À la veille de l'investiture de Donald Trump comme président des États-Unis, cette analyse de la vie moderne résonne toujours aussi profondément et sombrement. Les notions debordiennes de «mensonge qui n'est plus contredit», «le vrai [...] a cessé d’exister presque partout, ou dans le meilleur cas s’est vu réduit à l’état d’une hypothèse qui ne peut jamais être démontrée»; ou de la «mise hors la loi de l’histoire», quand la connaissance du passé a été submergée sous «l’incessant passage circulaire de l’information, revenant à tout instant sur une liste très succincte des mêmes vétilles», ont prédit l'avènement des truthers tout comme celle du trumpisme. De manière encore plus frappante, un passage clef des Commentaires sur la société du spectacle donne à voir le cœur de ce à quoi nous allons assister le 20 janvier:

«Le mouvement de la démonstration spectaculaire se prouve simplement en marchant en rond: en revenant, en se répétant, en continuant d’affirmer sur l’unique terrain où réside désormais ce qui peut s’affirmer publiquement, et se faire croire, puisque c’est de cela seulement que tout le monde sera témoin. L’autorité spectaculaire peut également nier n’importe quoi, une fois, trois fois, et dire qu’elle n’en parlera plus, et parler d’autre chose; sachant bien qu’elle ne risque plus aucune autre riposte sur son propre terrain, ni sur un autre.»

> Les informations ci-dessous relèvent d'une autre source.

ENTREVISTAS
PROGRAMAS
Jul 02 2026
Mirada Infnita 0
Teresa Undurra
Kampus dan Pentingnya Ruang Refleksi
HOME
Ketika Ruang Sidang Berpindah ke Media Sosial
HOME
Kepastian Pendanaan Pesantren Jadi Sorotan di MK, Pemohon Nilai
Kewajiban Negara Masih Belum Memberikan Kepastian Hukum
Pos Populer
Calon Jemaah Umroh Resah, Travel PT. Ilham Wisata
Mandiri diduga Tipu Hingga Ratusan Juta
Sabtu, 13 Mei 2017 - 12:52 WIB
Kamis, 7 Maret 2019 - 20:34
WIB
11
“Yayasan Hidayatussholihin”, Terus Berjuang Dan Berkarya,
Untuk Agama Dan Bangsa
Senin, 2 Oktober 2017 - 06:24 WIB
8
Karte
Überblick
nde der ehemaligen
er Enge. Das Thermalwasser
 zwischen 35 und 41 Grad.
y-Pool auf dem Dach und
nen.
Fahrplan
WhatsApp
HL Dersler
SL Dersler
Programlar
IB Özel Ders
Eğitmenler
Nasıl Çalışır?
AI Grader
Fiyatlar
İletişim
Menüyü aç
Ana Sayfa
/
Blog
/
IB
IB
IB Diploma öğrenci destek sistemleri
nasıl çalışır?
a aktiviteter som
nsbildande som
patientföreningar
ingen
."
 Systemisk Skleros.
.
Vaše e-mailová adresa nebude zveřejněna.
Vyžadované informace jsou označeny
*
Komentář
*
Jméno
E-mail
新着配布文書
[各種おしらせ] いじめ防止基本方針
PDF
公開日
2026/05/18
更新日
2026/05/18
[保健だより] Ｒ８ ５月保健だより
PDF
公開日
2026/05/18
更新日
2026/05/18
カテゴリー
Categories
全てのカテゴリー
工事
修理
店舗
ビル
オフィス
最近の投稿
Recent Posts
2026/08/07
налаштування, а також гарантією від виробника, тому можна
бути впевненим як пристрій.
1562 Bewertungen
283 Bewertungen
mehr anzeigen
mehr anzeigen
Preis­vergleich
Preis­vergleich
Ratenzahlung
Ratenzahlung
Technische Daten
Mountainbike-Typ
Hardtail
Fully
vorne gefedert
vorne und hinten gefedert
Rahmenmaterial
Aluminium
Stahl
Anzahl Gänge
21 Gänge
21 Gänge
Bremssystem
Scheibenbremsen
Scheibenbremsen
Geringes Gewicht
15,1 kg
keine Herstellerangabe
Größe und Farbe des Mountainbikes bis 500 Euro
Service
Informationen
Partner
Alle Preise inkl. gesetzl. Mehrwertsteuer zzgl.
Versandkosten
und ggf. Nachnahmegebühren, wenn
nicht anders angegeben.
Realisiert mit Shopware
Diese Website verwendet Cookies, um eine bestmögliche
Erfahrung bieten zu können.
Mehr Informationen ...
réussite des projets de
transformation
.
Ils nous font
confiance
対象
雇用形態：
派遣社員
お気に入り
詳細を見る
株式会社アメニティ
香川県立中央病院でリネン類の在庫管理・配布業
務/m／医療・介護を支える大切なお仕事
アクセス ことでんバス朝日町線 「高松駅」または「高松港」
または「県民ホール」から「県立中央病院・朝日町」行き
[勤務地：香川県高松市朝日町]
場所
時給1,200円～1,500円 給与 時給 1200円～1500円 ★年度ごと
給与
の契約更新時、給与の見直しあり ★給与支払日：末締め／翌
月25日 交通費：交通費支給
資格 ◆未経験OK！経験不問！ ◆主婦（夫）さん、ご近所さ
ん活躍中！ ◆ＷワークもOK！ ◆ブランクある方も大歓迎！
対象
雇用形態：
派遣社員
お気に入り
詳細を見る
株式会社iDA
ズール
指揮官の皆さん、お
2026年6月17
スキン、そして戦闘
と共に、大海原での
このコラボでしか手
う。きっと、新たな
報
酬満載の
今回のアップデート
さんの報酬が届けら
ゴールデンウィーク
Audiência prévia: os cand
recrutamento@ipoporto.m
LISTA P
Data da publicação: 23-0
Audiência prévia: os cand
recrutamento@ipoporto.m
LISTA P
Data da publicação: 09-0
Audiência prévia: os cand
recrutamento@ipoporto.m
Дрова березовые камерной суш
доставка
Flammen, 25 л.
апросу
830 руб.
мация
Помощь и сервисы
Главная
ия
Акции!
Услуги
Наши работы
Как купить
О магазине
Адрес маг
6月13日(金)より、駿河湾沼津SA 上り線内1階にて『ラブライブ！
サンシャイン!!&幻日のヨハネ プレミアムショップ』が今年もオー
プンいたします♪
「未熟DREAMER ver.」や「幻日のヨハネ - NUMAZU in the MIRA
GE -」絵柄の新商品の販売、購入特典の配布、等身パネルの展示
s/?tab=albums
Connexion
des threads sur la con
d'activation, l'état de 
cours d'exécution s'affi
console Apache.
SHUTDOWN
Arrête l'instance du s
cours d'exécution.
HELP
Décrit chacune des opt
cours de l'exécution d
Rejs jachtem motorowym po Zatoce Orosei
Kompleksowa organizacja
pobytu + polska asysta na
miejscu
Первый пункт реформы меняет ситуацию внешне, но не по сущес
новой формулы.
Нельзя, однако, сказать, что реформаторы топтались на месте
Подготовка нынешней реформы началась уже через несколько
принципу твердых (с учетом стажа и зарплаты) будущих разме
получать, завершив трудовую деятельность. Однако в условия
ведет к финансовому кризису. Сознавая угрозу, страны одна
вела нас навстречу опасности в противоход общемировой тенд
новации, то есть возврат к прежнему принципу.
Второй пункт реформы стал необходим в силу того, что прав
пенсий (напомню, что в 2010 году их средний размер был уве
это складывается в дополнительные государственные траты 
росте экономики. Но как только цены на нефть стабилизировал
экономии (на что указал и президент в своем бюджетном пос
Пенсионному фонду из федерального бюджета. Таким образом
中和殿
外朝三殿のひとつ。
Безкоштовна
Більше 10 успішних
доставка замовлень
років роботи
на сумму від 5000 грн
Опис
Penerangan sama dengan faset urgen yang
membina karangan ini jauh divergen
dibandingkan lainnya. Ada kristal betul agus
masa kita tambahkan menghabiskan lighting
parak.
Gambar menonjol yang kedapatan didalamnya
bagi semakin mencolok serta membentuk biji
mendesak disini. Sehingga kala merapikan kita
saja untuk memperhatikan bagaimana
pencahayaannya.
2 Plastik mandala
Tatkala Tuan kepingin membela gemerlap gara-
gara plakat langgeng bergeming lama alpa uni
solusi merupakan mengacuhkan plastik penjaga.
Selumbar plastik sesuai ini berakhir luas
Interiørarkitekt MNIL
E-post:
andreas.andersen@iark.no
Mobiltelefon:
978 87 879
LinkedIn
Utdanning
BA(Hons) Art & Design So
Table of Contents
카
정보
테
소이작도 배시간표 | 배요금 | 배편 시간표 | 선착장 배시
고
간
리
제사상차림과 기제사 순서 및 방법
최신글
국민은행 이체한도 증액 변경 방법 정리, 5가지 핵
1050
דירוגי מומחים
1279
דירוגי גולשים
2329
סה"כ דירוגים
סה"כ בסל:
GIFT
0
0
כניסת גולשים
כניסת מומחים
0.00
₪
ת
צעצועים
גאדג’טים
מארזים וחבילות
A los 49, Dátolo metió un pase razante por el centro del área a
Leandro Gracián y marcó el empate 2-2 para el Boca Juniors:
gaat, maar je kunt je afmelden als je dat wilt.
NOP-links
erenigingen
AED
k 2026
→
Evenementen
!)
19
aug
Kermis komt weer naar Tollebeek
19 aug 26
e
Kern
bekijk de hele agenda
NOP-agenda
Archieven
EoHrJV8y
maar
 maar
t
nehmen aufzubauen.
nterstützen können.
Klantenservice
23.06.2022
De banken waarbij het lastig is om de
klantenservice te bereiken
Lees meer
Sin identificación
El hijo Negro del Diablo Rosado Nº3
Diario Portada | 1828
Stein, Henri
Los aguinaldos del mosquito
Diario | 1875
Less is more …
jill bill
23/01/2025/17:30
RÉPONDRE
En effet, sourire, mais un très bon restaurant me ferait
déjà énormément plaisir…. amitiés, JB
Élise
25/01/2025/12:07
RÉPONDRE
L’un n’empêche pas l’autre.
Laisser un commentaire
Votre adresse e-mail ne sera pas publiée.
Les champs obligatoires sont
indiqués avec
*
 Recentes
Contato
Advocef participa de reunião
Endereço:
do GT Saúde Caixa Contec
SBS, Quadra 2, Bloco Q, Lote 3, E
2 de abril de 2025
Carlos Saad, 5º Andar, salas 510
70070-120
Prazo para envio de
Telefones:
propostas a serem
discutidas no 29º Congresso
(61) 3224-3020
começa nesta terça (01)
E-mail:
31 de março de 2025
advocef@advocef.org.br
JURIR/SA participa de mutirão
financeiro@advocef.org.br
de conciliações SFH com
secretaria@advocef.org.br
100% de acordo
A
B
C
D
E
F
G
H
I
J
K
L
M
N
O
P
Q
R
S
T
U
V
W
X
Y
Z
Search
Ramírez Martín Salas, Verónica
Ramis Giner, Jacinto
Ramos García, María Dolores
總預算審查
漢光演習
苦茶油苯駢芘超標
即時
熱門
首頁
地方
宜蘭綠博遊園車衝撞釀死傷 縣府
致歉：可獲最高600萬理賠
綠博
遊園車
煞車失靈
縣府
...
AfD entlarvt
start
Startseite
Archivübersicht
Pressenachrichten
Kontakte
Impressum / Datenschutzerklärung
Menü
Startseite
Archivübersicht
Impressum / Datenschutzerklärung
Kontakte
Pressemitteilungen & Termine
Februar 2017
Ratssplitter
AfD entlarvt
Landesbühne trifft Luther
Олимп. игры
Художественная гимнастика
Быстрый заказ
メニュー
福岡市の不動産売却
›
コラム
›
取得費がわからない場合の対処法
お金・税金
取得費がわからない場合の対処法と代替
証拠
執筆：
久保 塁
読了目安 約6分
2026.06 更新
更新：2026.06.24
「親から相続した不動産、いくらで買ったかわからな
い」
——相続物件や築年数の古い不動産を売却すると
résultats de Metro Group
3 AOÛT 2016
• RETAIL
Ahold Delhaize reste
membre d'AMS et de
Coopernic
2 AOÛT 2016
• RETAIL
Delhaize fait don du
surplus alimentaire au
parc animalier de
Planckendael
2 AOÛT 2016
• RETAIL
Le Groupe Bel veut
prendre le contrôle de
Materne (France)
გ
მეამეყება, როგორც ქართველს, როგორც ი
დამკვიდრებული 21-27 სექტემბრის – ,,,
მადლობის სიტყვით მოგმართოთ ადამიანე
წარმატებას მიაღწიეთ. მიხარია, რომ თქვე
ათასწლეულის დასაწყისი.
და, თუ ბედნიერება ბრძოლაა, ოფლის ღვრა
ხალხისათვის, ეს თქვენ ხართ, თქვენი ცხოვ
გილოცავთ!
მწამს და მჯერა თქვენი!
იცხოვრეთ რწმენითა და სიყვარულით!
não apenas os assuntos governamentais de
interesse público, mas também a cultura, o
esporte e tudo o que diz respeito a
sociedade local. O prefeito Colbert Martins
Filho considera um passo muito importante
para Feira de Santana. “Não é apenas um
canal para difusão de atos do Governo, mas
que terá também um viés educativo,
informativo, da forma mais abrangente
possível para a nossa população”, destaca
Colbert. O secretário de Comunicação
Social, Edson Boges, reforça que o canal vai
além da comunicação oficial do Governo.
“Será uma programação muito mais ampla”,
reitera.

Clairement, Debord avait aussi anticipé la cérémonie des Golden Globes. Personne ne peut douter de la sincérité de la colère et du chagrin de Streep; le problème, aurait pointé l'écrivain, est qu'elle est impossible à distinguer de la sincérité de Trump. La sincérité est une qualité publique, façonnée par l'auditoire à laquelle elle s'adresse; l'authenticité, en revanche, est une qualité privée qui demeure vraie en elle-même et pour soi-même. L'interprétation de Trump, comme l'a noté Meryl Streep, avait un «public visé», mais elle aussi en visait un pour sa propre performance: un troupeau largement autosatisfait et égocentrique d'hommes et de femmes qui gagnent leur vie dans un monde où l'apparence, pas l'essence, règne. Et bien sûr, vous et moi appartenons à ce public –les consommateurs de ces images–, de même que nous appartiendrons à celui du grand spectacle de vendredi.

Nous avons été complices de l'ascension de Trump, ne serait-ce qu'en consommant les images produite par sa personne et ses prises de position politiques. Nous suivons les fact-checkers, nous citons les critiques, nous répétons bêtement les éditorialistes pour notre plus grand plaisir, mais ces activités, absorbées par le spectacle, n'ont pas d'impact sur lui. Nous écouterons le discours d'entrée en fonctions de Trump avec la pleine connaissance que ses appels à l'unité et l'union, ses promesses de représenter tous les Américains et pas seulement les «1%», son voeu de rendre l'Amérique grande à nouveau ne sont qu'un carburant rhétorique pour ces images dont nous ne parvenons pas à nous détacher. Quand le nouveau président, en prononçant le serment d'investiture, placera sa main sur la Bible, beaucoup d'entre nous, écœurés, placeront la leur devant leur bouche. Mais avec la collaboration de médias et d'un public captivés, le spectacle continuera.